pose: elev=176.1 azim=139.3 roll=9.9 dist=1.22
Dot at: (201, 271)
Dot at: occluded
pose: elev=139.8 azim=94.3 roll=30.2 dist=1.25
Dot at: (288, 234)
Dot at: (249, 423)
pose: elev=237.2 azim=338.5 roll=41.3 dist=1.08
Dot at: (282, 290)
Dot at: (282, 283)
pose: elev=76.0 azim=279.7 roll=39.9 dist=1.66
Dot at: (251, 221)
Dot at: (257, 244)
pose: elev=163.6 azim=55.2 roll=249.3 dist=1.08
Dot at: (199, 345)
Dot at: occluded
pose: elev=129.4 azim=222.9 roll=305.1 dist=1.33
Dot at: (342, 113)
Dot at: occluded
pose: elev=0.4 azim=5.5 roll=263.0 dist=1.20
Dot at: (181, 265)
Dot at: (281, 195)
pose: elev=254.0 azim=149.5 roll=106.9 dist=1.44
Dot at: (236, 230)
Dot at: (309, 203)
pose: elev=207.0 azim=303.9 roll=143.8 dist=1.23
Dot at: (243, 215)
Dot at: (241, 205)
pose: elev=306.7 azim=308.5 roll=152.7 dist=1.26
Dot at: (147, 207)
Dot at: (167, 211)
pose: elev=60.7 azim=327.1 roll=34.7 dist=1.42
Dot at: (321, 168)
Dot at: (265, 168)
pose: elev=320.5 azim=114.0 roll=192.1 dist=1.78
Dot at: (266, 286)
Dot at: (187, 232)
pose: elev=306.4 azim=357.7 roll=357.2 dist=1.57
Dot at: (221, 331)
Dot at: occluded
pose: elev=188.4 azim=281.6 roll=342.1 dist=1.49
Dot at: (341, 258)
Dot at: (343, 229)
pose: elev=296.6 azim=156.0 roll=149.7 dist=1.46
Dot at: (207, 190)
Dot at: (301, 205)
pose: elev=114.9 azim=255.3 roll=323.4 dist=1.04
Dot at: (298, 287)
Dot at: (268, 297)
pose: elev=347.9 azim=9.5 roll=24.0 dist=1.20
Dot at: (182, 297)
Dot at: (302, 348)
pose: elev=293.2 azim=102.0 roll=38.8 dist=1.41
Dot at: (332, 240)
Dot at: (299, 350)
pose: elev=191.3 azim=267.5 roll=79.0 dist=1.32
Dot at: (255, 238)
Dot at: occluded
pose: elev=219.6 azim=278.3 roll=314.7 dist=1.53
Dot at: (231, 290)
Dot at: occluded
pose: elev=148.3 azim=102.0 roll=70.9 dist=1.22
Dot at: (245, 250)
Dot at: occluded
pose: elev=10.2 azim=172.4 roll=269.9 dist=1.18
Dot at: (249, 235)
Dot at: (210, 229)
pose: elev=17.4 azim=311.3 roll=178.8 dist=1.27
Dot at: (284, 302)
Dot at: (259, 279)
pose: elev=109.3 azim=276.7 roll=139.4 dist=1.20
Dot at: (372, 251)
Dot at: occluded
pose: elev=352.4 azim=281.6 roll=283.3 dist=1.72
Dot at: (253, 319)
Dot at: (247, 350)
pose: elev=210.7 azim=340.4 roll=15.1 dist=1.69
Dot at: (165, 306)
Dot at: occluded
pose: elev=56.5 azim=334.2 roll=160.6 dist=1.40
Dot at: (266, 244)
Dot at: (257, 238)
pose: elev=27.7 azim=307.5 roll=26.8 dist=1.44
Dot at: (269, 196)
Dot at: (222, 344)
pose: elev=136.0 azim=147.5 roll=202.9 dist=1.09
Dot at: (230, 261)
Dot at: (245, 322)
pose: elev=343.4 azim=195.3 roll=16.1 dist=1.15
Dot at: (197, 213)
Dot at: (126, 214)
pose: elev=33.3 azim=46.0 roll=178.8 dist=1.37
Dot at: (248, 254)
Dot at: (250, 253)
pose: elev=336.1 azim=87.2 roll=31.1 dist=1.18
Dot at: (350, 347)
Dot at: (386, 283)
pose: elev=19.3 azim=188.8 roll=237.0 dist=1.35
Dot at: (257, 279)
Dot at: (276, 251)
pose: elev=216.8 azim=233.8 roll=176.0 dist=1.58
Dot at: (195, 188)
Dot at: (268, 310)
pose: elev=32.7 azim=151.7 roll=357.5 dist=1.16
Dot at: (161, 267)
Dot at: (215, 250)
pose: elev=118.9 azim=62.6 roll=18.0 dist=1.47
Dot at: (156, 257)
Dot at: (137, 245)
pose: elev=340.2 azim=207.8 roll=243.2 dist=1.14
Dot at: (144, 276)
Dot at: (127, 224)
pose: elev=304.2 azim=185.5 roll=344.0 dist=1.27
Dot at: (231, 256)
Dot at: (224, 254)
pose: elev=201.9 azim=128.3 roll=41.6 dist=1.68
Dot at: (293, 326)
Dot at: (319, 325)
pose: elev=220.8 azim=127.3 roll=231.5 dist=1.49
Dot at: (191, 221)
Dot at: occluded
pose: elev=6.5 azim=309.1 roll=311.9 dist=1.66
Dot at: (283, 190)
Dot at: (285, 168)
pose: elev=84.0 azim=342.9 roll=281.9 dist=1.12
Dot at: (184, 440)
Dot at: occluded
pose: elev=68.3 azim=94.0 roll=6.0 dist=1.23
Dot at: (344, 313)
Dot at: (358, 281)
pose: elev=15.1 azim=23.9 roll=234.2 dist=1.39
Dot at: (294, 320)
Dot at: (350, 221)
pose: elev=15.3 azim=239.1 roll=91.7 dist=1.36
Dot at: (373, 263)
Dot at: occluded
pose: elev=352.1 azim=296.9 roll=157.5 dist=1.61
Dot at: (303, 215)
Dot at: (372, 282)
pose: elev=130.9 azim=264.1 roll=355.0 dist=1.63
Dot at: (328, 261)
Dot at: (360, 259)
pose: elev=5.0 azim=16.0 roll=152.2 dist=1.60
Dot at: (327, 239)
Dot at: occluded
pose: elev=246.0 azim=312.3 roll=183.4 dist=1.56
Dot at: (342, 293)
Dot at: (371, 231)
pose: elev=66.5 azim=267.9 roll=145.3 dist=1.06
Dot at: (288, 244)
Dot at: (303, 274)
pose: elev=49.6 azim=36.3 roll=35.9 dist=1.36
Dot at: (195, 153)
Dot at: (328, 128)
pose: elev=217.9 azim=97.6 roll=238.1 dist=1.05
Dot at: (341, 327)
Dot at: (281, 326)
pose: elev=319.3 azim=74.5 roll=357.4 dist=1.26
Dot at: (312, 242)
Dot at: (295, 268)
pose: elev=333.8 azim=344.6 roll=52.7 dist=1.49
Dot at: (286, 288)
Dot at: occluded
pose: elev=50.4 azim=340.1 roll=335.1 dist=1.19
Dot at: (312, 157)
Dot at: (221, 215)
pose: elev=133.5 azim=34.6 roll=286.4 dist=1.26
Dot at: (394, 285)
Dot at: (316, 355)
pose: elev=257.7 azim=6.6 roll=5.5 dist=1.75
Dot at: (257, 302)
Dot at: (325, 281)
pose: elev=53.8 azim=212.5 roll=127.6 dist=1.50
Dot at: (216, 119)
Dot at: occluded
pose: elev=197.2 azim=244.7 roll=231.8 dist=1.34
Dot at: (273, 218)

════

◆ Short problem
Give every line of the material above as a Markdown table with two columns, Row and Line, where Row holds a running number and Line holds the line itself. Leave out blank lines.

◆ Expected answer
| Row | Line |
|---|---|
| 1 | pose: elev=176.1 azim=139.3 roll=9.9 dist=1.22 |
| 2 | Dot at: (201, 271) |
| 3 | Dot at: occluded |
| 4 | pose: elev=139.8 azim=94.3 roll=30.2 dist=1.25 |
| 5 | Dot at: (288, 234) |
| 6 | Dot at: (249, 423) |
| 7 | pose: elev=237.2 azim=338.5 roll=41.3 dist=1.08 |
| 8 | Dot at: (282, 290) |
| 9 | Dot at: (282, 283) |
| 10 | pose: elev=76.0 azim=279.7 roll=39.9 dist=1.66 |
| 11 | Dot at: (251, 221) |
| 12 | Dot at: (257, 244) |
| 13 | pose: elev=163.6 azim=55.2 roll=249.3 dist=1.08 |
| 14 | Dot at: (199, 345) |
| 15 | Dot at: occluded |
| 16 | pose: elev=129.4 azim=222.9 roll=305.1 dist=1.33 |
| 17 | Dot at: (342, 113) |
| 18 | Dot at: occluded |
| 19 | pose: elev=0.4 azim=5.5 roll=263.0 dist=1.20 |
| 20 | Dot at: (181, 265) |
| 21 | Dot at: (281, 195) |
| 22 | pose: elev=254.0 azim=149.5 roll=106.9 dist=1.44 |
| 23 | Dot at: (236, 230) |
| 24 | Dot at: (309, 203) |
| 25 | pose: elev=207.0 azim=303.9 roll=143.8 dist=1.23 |
| 26 | Dot at: (243, 215) |
| 27 | Dot at: (241, 205) |
| 28 | pose: elev=306.7 azim=308.5 roll=152.7 dist=1.26 |
| 29 | Dot at: (147, 207) |
| 30 | Dot at: (167, 211) |
| 31 | pose: elev=60.7 azim=327.1 roll=34.7 dist=1.42 |
| 32 | Dot at: (321, 168) |
| 33 | Dot at: (265, 168) |
| 34 | pose: elev=320.5 azim=114.0 roll=192.1 dist=1.78 |
| 35 | Dot at: (266, 286) |
| 36 | Dot at: (187, 232) |
| 37 | pose: elev=306.4 azim=357.7 roll=357.2 dist=1.57 |
| 38 | Dot at: (221, 331) |
| 39 | Dot at: occluded |
| 40 | pose: elev=188.4 azim=281.6 roll=342.1 dist=1.49 |
| 41 | Dot at: (341, 258) |
| 42 | Dot at: (343, 229) |
| 43 | pose: elev=296.6 azim=156.0 roll=149.7 dist=1.46 |
| 44 | Dot at: (207, 190) |
| 45 | Dot at: (301, 205) |
| 46 | pose: elev=114.9 azim=255.3 roll=323.4 dist=1.04 |
| 47 | Dot at: (298, 287) |
| 48 | Dot at: (268, 297) |
| 49 | pose: elev=347.9 azim=9.5 roll=24.0 dist=1.20 |
| 50 | Dot at: (182, 297) |
| 51 | Dot at: (302, 348) |
| 52 | pose: elev=293.2 azim=102.0 roll=38.8 dist=1.41 |
| 53 | Dot at: (332, 240) |
| 54 | Dot at: (299, 350) |
| 55 | pose: elev=191.3 azim=267.5 roll=79.0 dist=1.32 |
| 56 | Dot at: (255, 238) |
| 57 | Dot at: occluded |
| 58 | pose: elev=219.6 azim=278.3 roll=314.7 dist=1.53 |
| 59 | Dot at: (231, 290) |
| 60 | Dot at: occluded |
| 61 | pose: elev=148.3 azim=102.0 roll=70.9 dist=1.22 |
| 62 | Dot at: (245, 250) |
| 63 | Dot at: occluded |
| 64 | pose: elev=10.2 azim=172.4 roll=269.9 dist=1.18 |
| 65 | Dot at: (249, 235) |
| 66 | Dot at: (210, 229) |
| 67 | pose: elev=17.4 azim=311.3 roll=178.8 dist=1.27 |
| 68 | Dot at: (284, 302) |
| 69 | Dot at: (259, 279) |
| 70 | pose: elev=109.3 azim=276.7 roll=139.4 dist=1.20 |
| 71 | Dot at: (372, 251) |
| 72 | Dot at: occluded |
| 73 | pose: elev=352.4 azim=281.6 roll=283.3 dist=1.72 |
| 74 | Dot at: (253, 319) |
| 75 | Dot at: (247, 350) |
| 76 | pose: elev=210.7 azim=340.4 roll=15.1 dist=1.69 |
| 77 | Dot at: (165, 306) |
| 78 | Dot at: occluded |
| 79 | pose: elev=56.5 azim=334.2 roll=160.6 dist=1.40 |
| 80 | Dot at: (266, 244) |
| 81 | Dot at: (257, 238) |
| 82 | pose: elev=27.7 azim=307.5 roll=26.8 dist=1.44 |
| 83 | Dot at: (269, 196) |
| 84 | Dot at: (222, 344) |
| 85 | pose: elev=136.0 azim=147.5 roll=202.9 dist=1.09 |
| 86 | Dot at: (230, 261) |
| 87 | Dot at: (245, 322) |
| 88 | pose: elev=343.4 azim=195.3 roll=16.1 dist=1.15 |
| 89 | Dot at: (197, 213) |
| 90 | Dot at: (126, 214) |
| 91 | pose: elev=33.3 azim=46.0 roll=178.8 dist=1.37 |
| 92 | Dot at: (248, 254) |
| 93 | Dot at: (250, 253) |
| 94 | pose: elev=336.1 azim=87.2 roll=31.1 dist=1.18 |
| 95 | Dot at: (350, 347) |
| 96 | Dot at: (386, 283) |
| 97 | pose: elev=19.3 azim=188.8 roll=237.0 dist=1.35 |
| 98 | Dot at: (257, 279) |
| 99 | Dot at: (276, 251) |
| 100 | pose: elev=216.8 azim=233.8 roll=176.0 dist=1.58 |
| 101 | Dot at: (195, 188) |
| 102 | Dot at: (268, 310) |
| 103 | pose: elev=32.7 azim=151.7 roll=357.5 dist=1.16 |
| 104 | Dot at: (161, 267) |
| 105 | Dot at: (215, 250) |
| 106 | pose: elev=118.9 azim=62.6 roll=18.0 dist=1.47 |
| 107 | Dot at: (156, 257) |
| 108 | Dot at: (137, 245) |
| 109 | pose: elev=340.2 azim=207.8 roll=243.2 dist=1.14 |
| 110 | Dot at: (144, 276) |
| 111 | Dot at: (127, 224) |
| 112 | pose: elev=304.2 azim=185.5 roll=344.0 dist=1.27 |
| 113 | Dot at: (231, 256) |
| 114 | Dot at: (224, 254) |
| 115 | pose: elev=201.9 azim=128.3 roll=41.6 dist=1.68 |
| 116 | Dot at: (293, 326) |
| 117 | Dot at: (319, 325) |
| 118 | pose: elev=220.8 azim=127.3 roll=231.5 dist=1.49 |
| 119 | Dot at: (191, 221) |
| 120 | Dot at: occluded |
| 121 | pose: elev=6.5 azim=309.1 roll=311.9 dist=1.66 |
| 122 | Dot at: (283, 190) |
| 123 | Dot at: (285, 168) |
| 124 | pose: elev=84.0 azim=342.9 roll=281.9 dist=1.12 |
| 125 | Dot at: (184, 440) |
| 126 | Dot at: occluded |
| 127 | pose: elev=68.3 azim=94.0 roll=6.0 dist=1.23 |
| 128 | Dot at: (344, 313) |
| 129 | Dot at: (358, 281) |
| 130 | pose: elev=15.1 azim=23.9 roll=234.2 dist=1.39 |
| 131 | Dot at: (294, 320) |
| 132 | Dot at: (350, 221) |
| 133 | pose: elev=15.3 azim=239.1 roll=91.7 dist=1.36 |
| 134 | Dot at: (373, 263) |
| 135 | Dot at: occluded |
| 136 | pose: elev=352.1 azim=296.9 roll=157.5 dist=1.61 |
| 137 | Dot at: (303, 215) |
| 138 | Dot at: (372, 282) |
| 139 | pose: elev=130.9 azim=264.1 roll=355.0 dist=1.63 |
| 140 | Dot at: (328, 261) |
| 141 | Dot at: (360, 259) |
| 142 | pose: elev=5.0 azim=16.0 roll=152.2 dist=1.60 |
| 143 | Dot at: (327, 239) |
| 144 | Dot at: occluded |
| 145 | pose: elev=246.0 azim=312.3 roll=183.4 dist=1.56 |
| 146 | Dot at: (342, 293) |
| 147 | Dot at: (371, 231) |
| 148 | pose: elev=66.5 azim=267.9 roll=145.3 dist=1.06 |
| 149 | Dot at: (288, 244) |
| 150 | Dot at: (303, 274) |
| 151 | pose: elev=49.6 azim=36.3 roll=35.9 dist=1.36 |
| 152 | Dot at: (195, 153) |
| 153 | Dot at: (328, 128) |
| 154 | pose: elev=217.9 azim=97.6 roll=238.1 dist=1.05 |
| 155 | Dot at: (341, 327) |
| 156 | Dot at: (281, 326) |
| 157 | pose: elev=319.3 azim=74.5 roll=357.4 dist=1.26 |
| 158 | Dot at: (312, 242) |
| 159 | Dot at: (295, 268) |
| 160 | pose: elev=333.8 azim=344.6 roll=52.7 dist=1.49 |
| 161 | Dot at: (286, 288) |
| 162 | Dot at: occluded |
| 163 | pose: elev=50.4 azim=340.1 roll=335.1 dist=1.19 |
| 164 | Dot at: (312, 157) |
| 165 | Dot at: (221, 215) |
| 166 | pose: elev=133.5 azim=34.6 roll=286.4 dist=1.26 |
| 167 | Dot at: (394, 285) |
| 168 | Dot at: (316, 355) |
| 169 | pose: elev=257.7 azim=6.6 roll=5.5 dist=1.75 |
| 170 | Dot at: (257, 302) |
| 171 | Dot at: (325, 281) |
| 172 | pose: elev=53.8 azim=212.5 roll=127.6 dist=1.50 |
| 173 | Dot at: (216, 119) |
| 174 | Dot at: occluded |
| 175 | pose: elev=197.2 azim=244.7 roll=231.8 dist=1.34 |
| 176 | Dot at: (273, 218) |